Problem statement:
What lines in the records below hold the string "arrow"? Please show them.

Material supplied:
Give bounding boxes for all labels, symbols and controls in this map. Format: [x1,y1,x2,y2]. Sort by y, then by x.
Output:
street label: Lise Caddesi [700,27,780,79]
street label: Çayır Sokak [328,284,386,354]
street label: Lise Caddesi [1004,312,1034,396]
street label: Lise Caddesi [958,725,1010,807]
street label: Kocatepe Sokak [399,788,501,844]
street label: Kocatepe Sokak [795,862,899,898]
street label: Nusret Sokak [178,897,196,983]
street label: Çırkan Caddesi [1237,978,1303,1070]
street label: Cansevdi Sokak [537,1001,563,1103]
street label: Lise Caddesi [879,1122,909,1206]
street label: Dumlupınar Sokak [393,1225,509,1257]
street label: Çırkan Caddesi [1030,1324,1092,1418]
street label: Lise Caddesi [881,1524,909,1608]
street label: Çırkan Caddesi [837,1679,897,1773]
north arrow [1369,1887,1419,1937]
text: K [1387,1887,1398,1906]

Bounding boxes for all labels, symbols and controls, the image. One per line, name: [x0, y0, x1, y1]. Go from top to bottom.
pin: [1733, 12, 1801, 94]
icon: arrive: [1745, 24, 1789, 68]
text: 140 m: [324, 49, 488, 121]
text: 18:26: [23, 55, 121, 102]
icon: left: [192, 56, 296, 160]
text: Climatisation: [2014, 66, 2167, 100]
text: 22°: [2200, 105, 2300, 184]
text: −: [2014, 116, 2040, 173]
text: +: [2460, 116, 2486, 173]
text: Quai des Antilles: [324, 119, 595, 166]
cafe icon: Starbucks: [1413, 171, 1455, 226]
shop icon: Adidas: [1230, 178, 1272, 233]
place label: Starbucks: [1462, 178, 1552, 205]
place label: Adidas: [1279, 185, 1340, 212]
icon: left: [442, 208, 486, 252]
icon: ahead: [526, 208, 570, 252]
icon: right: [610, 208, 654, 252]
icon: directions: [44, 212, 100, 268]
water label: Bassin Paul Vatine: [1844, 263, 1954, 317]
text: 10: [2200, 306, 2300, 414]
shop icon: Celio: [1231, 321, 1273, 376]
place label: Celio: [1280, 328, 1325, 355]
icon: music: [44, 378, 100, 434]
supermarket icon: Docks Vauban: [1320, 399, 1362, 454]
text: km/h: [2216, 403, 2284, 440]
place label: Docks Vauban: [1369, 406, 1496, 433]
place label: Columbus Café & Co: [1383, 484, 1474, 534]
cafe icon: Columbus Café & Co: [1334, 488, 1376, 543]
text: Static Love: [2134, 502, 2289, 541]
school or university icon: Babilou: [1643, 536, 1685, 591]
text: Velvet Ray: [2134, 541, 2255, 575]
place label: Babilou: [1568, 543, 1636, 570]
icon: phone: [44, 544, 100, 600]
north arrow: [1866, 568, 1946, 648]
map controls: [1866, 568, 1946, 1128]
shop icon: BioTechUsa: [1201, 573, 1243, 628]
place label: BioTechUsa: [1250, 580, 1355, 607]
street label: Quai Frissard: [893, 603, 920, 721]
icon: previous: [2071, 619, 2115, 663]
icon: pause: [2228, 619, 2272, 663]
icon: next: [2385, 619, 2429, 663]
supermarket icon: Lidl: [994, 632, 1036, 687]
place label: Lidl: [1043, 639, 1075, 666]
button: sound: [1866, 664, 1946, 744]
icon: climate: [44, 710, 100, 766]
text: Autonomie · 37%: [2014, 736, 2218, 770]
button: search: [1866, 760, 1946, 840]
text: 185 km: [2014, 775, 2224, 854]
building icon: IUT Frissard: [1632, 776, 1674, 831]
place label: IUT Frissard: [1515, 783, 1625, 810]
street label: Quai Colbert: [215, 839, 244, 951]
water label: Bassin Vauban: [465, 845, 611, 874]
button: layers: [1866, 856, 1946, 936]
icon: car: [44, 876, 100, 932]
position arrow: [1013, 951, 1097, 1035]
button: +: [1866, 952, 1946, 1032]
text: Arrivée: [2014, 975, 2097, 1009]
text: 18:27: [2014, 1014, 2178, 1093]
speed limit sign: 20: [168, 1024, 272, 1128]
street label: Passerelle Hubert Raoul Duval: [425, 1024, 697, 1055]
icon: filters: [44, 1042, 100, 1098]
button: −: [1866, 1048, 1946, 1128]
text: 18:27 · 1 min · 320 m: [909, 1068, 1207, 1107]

Exercise answer:
north arrow [1369,1887,1419,1937]
north arrow: [1866, 568, 1946, 648]
position arrow: [1013, 951, 1097, 1035]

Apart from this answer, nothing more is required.